Bagikan:

JAKARTA - PT Industri Kereta Api (Persero) atau INKA sedang menyiapkan kajian untuk melakukan retrofit atau modifikasi teknologi terhadap Kereta Rel Listrik (KRL) yang akan dioperasikan PT Kereta Commuter Indonesia (KCI).

Seperti diketahui, modifikasi teknologi ini belakangan ramai diperbincangkan. Pasalnya, Kementerian Perindustrian menilai retrofit merupakan opsi yang paling mungkin untuk dilakukan pemerintah.

Direktur Utama PT INKA Eko Purwanto menjelaskan hal mendasar dari retrofit tersebut adalah mengganti teknologinya. Berdasarkan kajian INKA, retrofit KRL ini membutuhkan waktu 16 bulan.

“Kami sekarang sedang melakukan kajian tentang retrofit kereta-kereta KRL yang ada di PT KCI, dan untuk melakukan retrofit menurut perhitungan kami membutuhkan waktu 16 bulan dan bisa menambah usia penggunaan (lifetime) di atas 10 tahun,” katanya dalam rapat dengan Komisi VI DPR, Senin, 27 Maret.

Eko menjelaskan waktu 16 bulan tersebut terdiri dari proses manufaktur mulai tahapan engineering, desain, pengadaan, produksi dan pengujian, sehingga pengiriman dapat dilakukan pada pekan pertama bulan ke-17.

“Retrofit secara keseluruhan dari kajian kami itu kami memerlukan waktu 16 bulan mulai dari engineering, desain sampai nanti kita lakukan pengetesan dan siap deliver ke KCI,” ujarnya.

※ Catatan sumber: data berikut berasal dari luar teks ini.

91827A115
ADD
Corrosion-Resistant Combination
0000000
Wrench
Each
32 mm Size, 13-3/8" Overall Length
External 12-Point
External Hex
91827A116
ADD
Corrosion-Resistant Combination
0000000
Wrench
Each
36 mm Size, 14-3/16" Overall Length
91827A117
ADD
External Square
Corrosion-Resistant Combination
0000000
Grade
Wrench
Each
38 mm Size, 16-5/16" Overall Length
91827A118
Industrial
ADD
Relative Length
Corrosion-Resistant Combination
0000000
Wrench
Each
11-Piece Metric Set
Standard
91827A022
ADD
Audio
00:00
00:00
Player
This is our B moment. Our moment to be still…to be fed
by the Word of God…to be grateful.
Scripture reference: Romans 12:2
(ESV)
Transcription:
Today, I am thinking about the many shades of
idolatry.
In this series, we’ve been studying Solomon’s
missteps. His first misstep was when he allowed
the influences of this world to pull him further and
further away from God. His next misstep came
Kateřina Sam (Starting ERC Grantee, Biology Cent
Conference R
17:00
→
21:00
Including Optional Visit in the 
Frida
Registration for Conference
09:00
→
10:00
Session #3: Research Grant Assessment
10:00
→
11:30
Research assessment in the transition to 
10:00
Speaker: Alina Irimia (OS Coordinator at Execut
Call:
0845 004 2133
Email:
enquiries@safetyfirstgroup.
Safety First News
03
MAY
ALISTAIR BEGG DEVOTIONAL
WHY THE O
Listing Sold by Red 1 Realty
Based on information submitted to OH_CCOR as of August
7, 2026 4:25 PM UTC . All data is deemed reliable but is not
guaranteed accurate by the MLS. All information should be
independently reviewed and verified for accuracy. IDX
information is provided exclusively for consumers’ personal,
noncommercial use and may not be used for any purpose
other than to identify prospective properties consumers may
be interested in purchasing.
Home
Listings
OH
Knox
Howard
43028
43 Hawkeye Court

Karena itu, sambung Eko, perlu dilakukan re-engineering dari awal dan ini harus diperhitungkan dengan cermat. “Serta tepat, sehingga hasilnya benar benar yang diharapkan,” tuturnya.

Diberitakan sebelumnya, Menteri Perindustrian Agus Gumiwang mengatakan pemerintah saat ini tengah memprioritaskan produk dalam negeri, yakni dengan melakukan retrofit alias penambahan teknologi terbaru pada trainset KRL Jabodetabek, yang mana 10 trainset akan pensiun pada tahun ini dan 19 pensiun tahun depan.

“Pemerintah memutuskan retrofit, nanti kami lihat dari hasil auditnya berapa banyak yang bisa kami retrofit. Sebanyak-banyaknya akan kami retrofit,” kata dia kepada wartawan di JIExpo Kemayoran, Jakarta, Kamis, 9 Maret.

Agus menilai, Trainset KRL agar bisa digunakan di dalam negeri minimal harus mengandung 40 persen tingkat komponen dalam negeri (TKDN). Oleh karena itu, pihaknya mendorong agar belanja produk dalam negeri dimaksimalkan.

Lebih lanjut, kata dia, belanja dalam negeri juga akan lebih banyak menyerap tenaga kerja. “Kalau impor enggak ada, kami retrofit supaya tenaga kerjanya di Indonesia,” ujarnya.